Des étudiants en médecine plaident pour une plus grande diversité des candidats

Les médecins issus des milieux défavorisés et ruraux sont sous-représentés au Canada, ce qui aggrave la pénurie de médecins de famille. C'est ce qu'a fait valoir hier au Parlement, à Ottawa, la Fédération des étudiants en médecine du Canada (FEMC), qui regroupe 7500 membres dans 14 facultés de médecine au pays (les trois francophones étant exclues). Durant cette journée de lobby, les membres de la FEMC ont organisé plus de 80 rencontres avec les députés pour leur exposer leurs préoccupations et les solutions qu'ils préconisent.

Selon un sondage réalisé en 2007, seuls 12,7 % des étudiants canadiens en médecine viennent de ménages dont le revenu annuel est inférieur à 40 000 $, contre 36,7 % de la population en général. Et seuls 10,8 % des étudiants en médecine viennent de régions rurales, contre 22,4 % des Canadiens.

Le problème est multifactoriel, croit Noura Hassan, étudiante en 3e année de médecine à McGill et vice-présidente en affaires d'éducation à la FEMC. «Mais on sait qu'une grosse partie de ce problème est liée aux droits de scolarité», a-t-elle soutenu. Mme Hassan explique qu'en Ontario, où le coût des études est passé de 4850 $ par année à 18 000 $ en moyenne depuis que les droits de scolarité ont été déréglementés il y a 15 ans, la proportion des médecins venant de familles à faibles revenus a chuté de 23 % à 15 %.

La FEMC propose donc au gouvernement d'octroyer des subventions pour couvrir les frais élevés d'inscription de certains étudiants n'ayant pas les moyens d'assumer les coûts liés aux examens et aux entrevues préalables à leur admission. Elle souhaiterait aussi que le gouvernement finance des camps d'été pour sensibiliser des jeunes des écoles secondaires des régions rurales ou défavorisées à la profession.

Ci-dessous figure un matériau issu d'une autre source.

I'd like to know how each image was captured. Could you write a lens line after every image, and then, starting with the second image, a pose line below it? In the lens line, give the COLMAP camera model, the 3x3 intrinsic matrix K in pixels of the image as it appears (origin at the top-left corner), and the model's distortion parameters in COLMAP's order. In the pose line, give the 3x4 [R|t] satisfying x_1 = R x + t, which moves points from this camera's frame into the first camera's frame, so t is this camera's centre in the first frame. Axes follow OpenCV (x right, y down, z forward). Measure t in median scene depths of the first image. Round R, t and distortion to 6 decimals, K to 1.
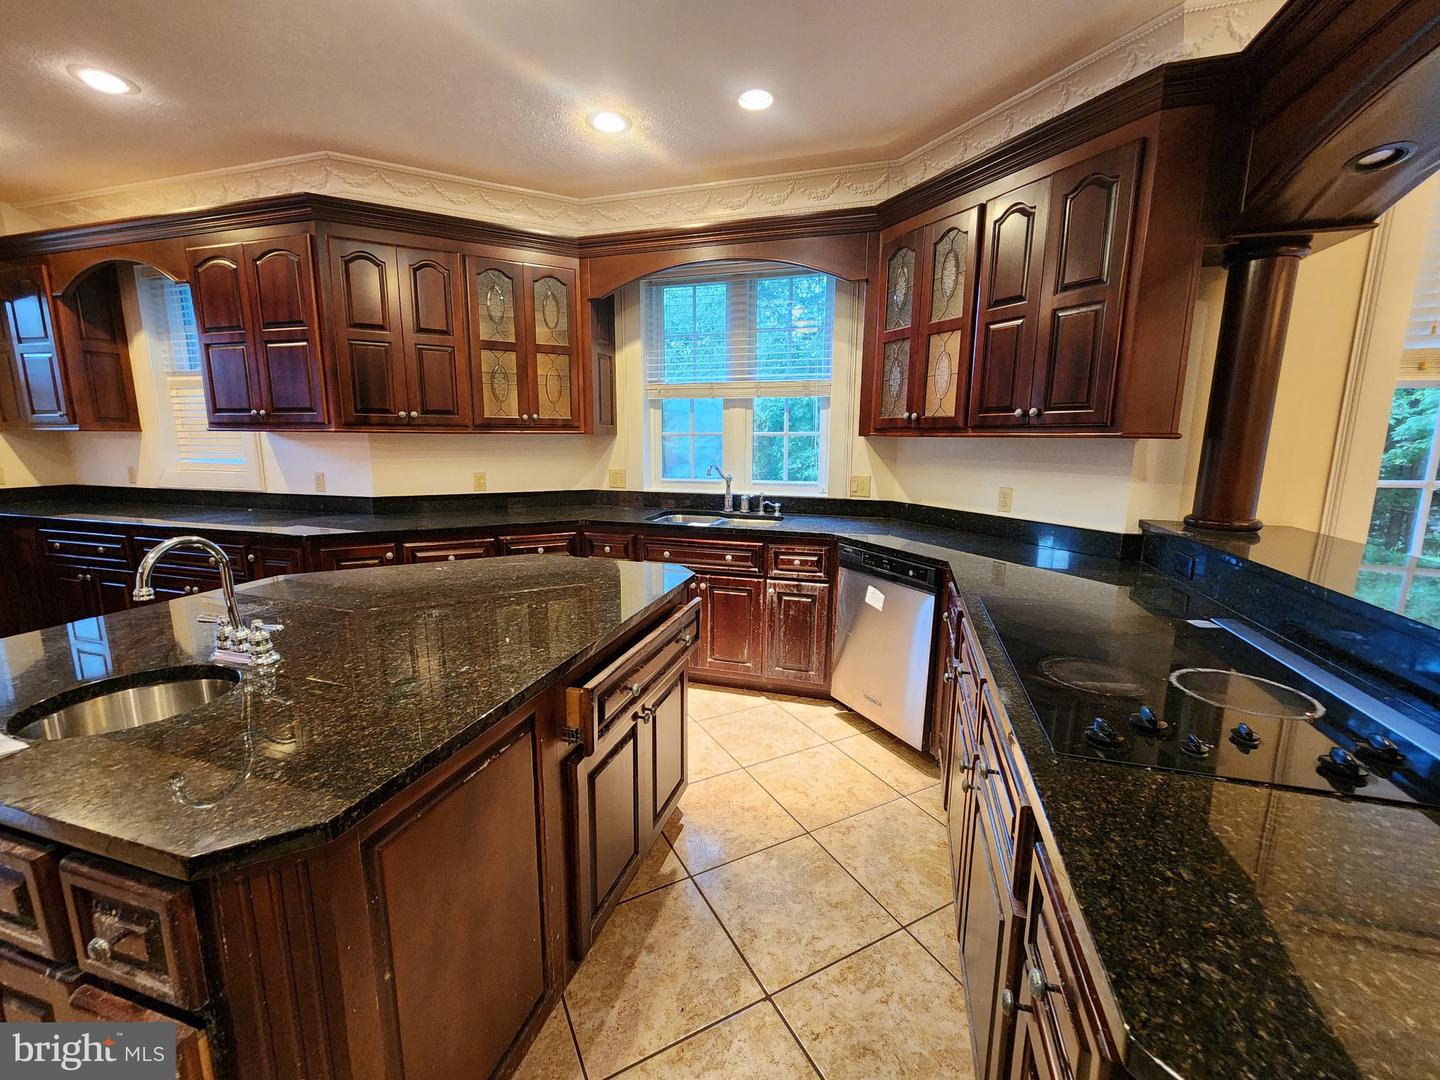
lens RADIAL K [[595.0, 0, 722.1], [0, 595.0, 540.2], [0, 0, 1]] dist [-0.000984, 0.000624]
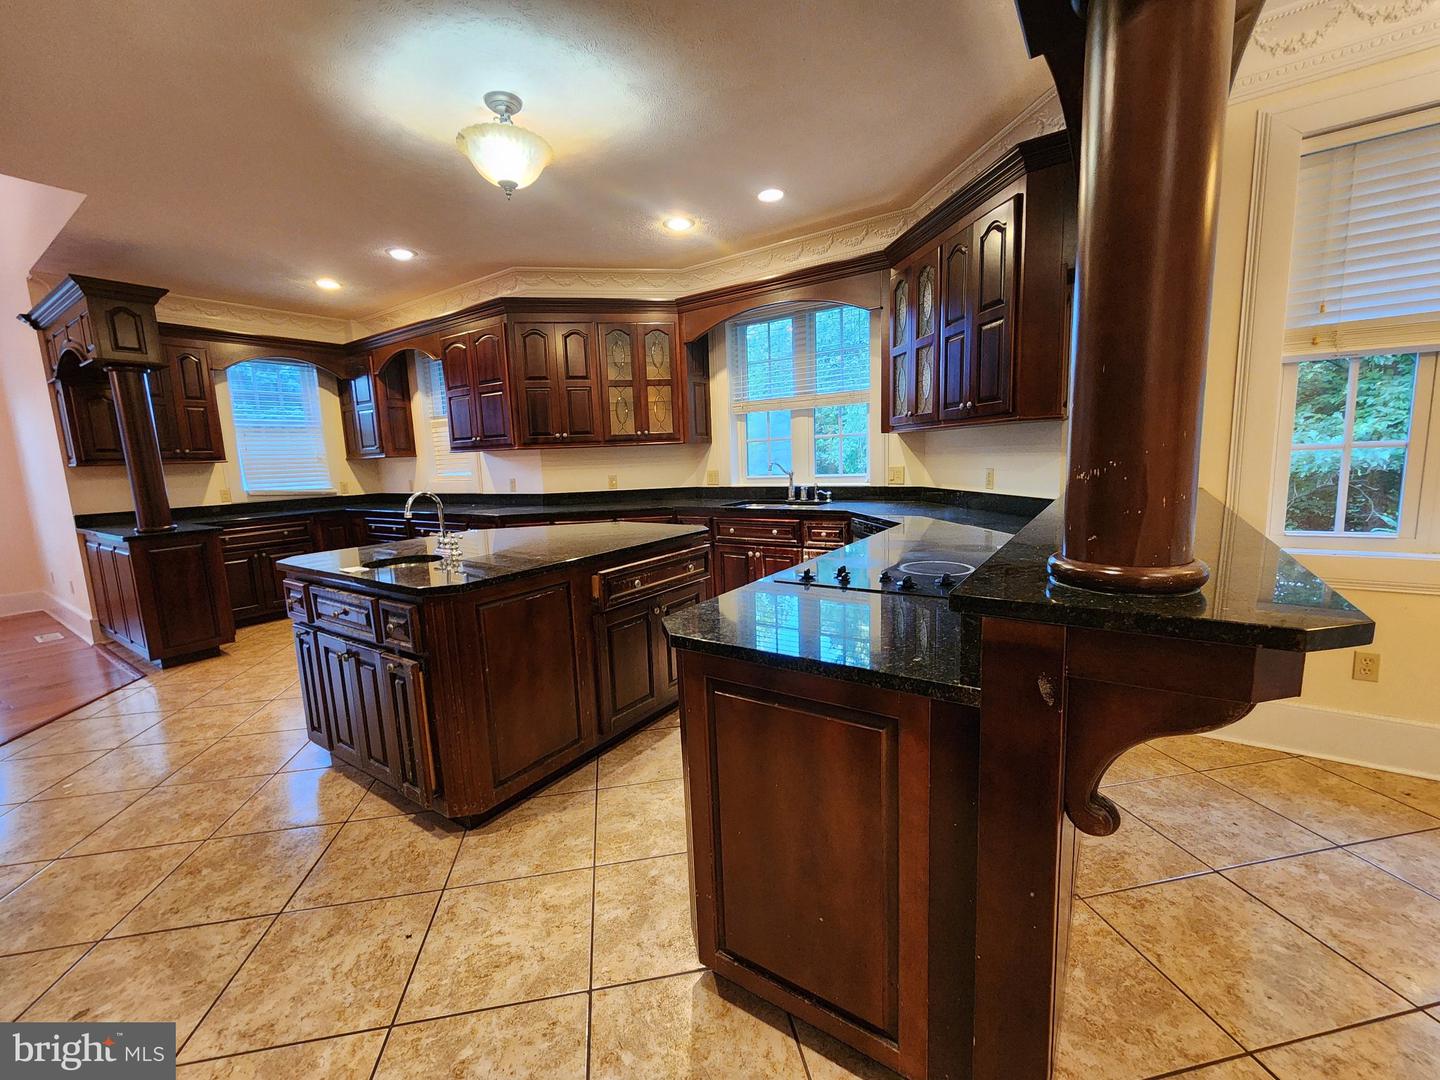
lens RADIAL K [[595.0, 0, 717.0], [0, 595.0, 540.8], [0, 0, 1]] dist [-0.000984, 0.000624]
pose [[0.952190, 0.000253, -0.305507, 0.267154], [-0.008327, 0.999650, -0.025123, 0.076621], [0.305393, 0.026465, 0.951858, -0.252888]]
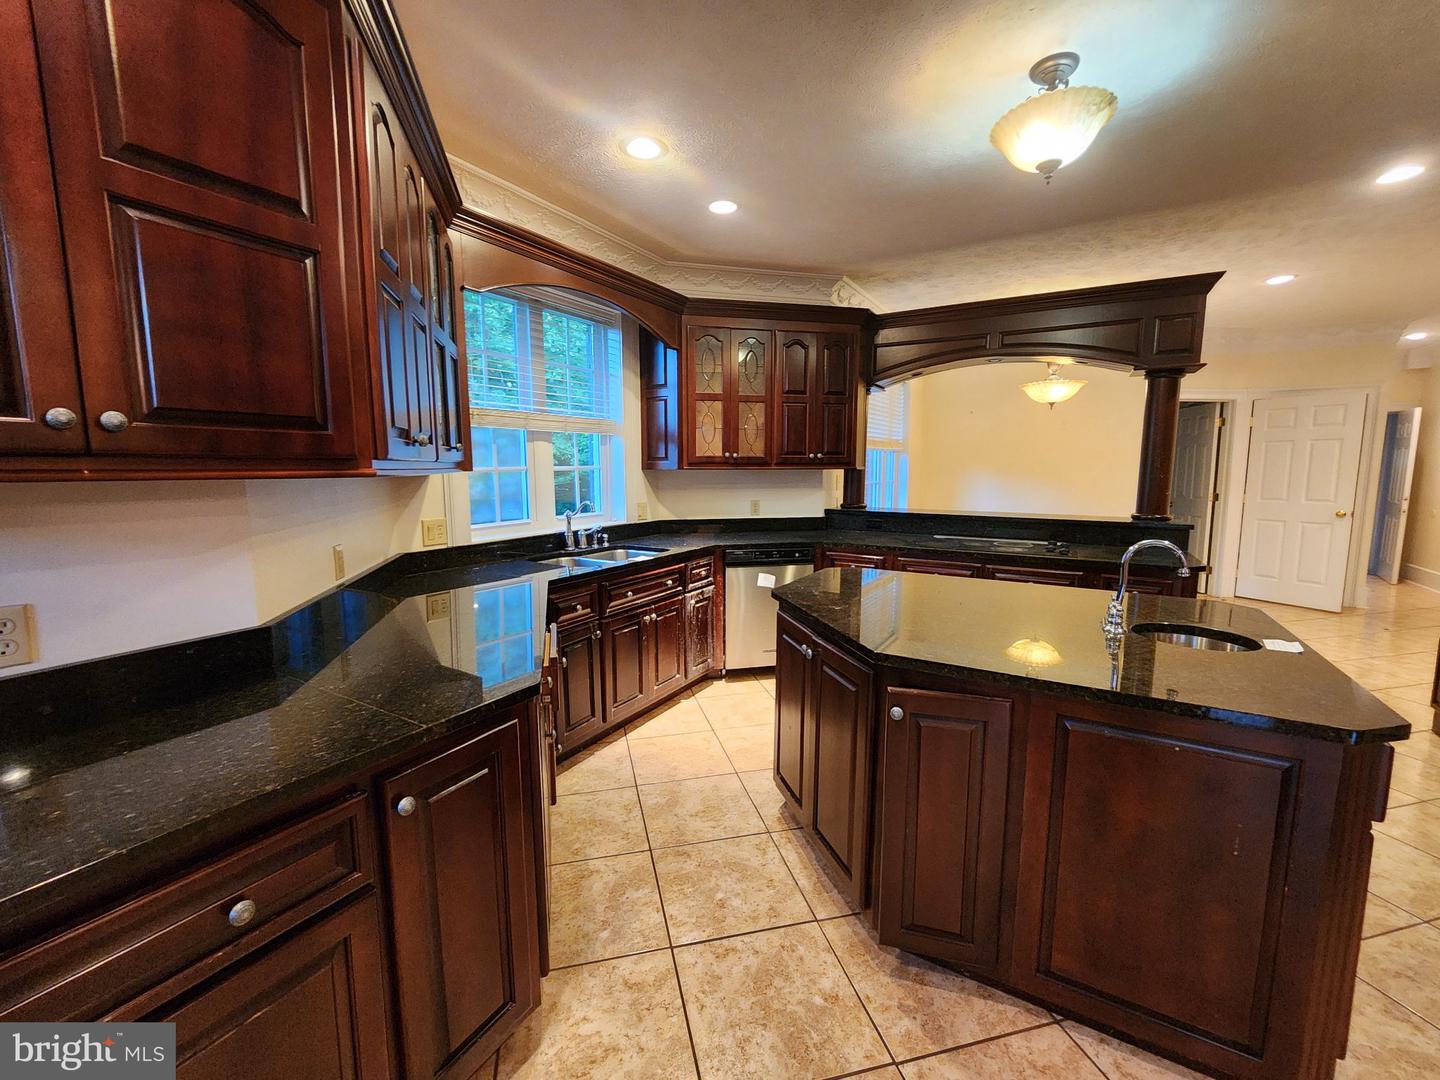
lens RADIAL K [[595.0, 0, 714.2], [0, 595.0, 538.6], [0, 0, 1]] dist [-0.000984, 0.000624]
pose [[0.250190, -0.123869, 0.960240, -0.927703], [0.173869, 0.981407, 0.081298, -0.113931], [-0.952457, 0.146617, 0.267075, 0.578802]]
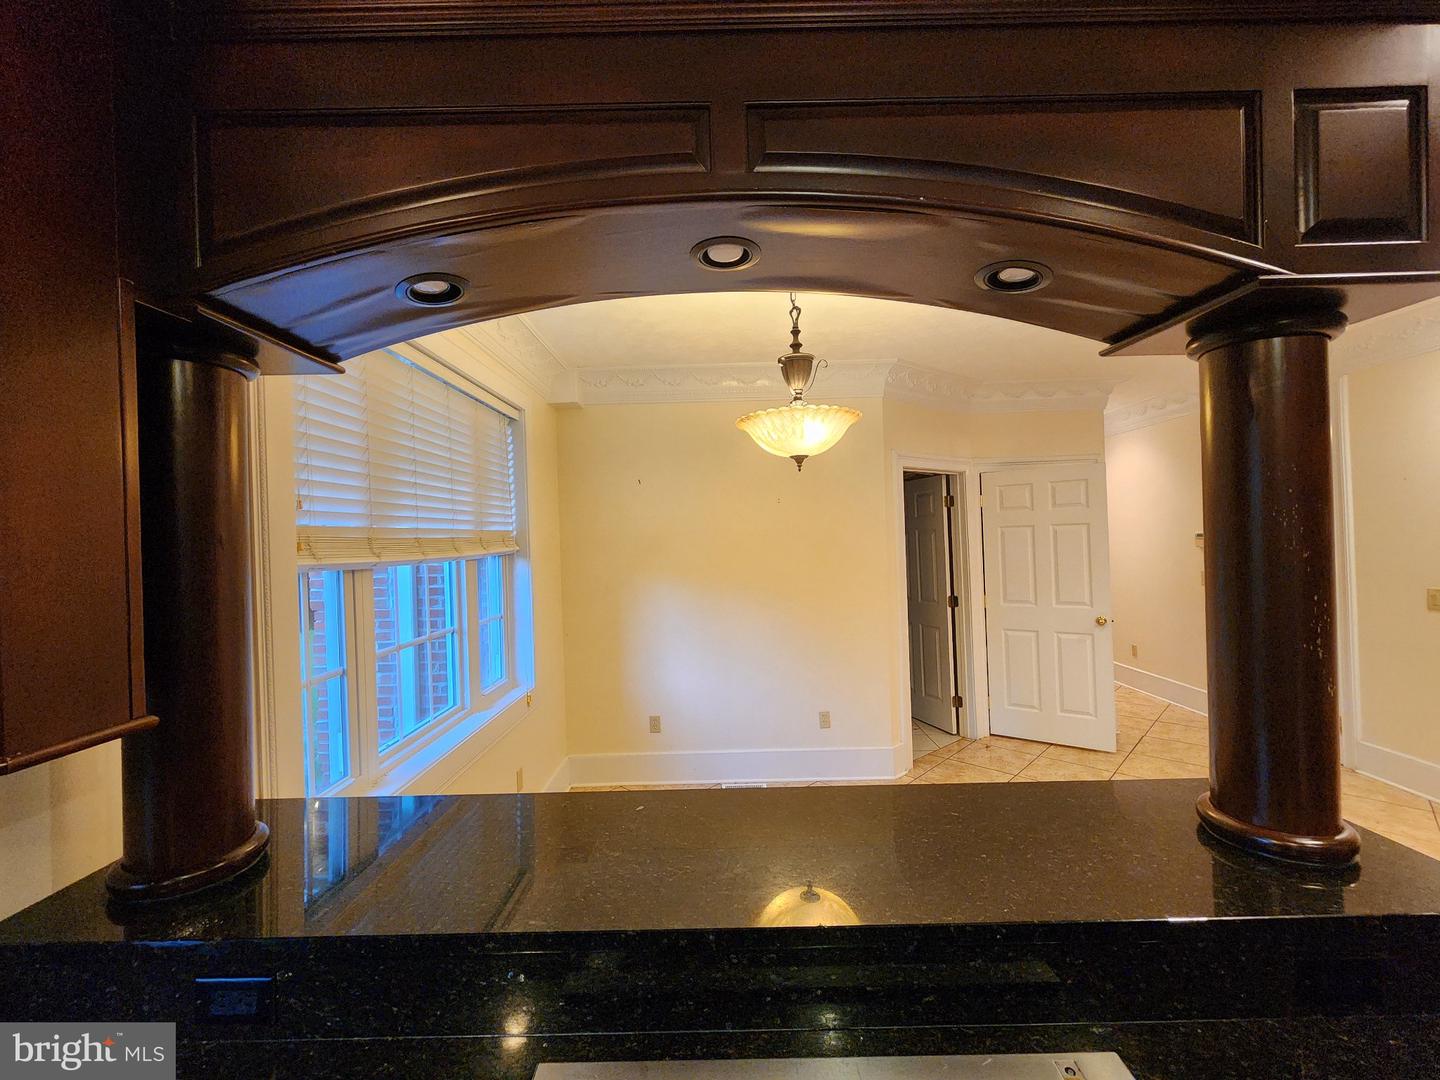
lens RADIAL K [[595.0, 0, 719.0], [0, 595.0, 539.1], [0, 0, 1]] dist [-0.000984, 0.000624]
pose [[-0.290170, 0.004093, 0.956966, 0.134536], [0.198479, 0.978504, 0.055997, -0.142267], [-0.936166, 0.206187, -0.284745, 0.426630]]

Le président de la Fédération médicale étudiante du Québec, Quoc Dinh Nguyen, partage les préoccupations de la FEMC en reconnaissant que la diversité est davantage assurée au Québec en raison des droits de scolarité moins élevés. «Une étude a démontré qu'au Québec, on a 22 % plus de chances de tomber sur des étudiants issus d'un milieu à faible revenu qu'ailleurs au Canada, et la raison principale était les droits de scolarité», a-t-il souligné.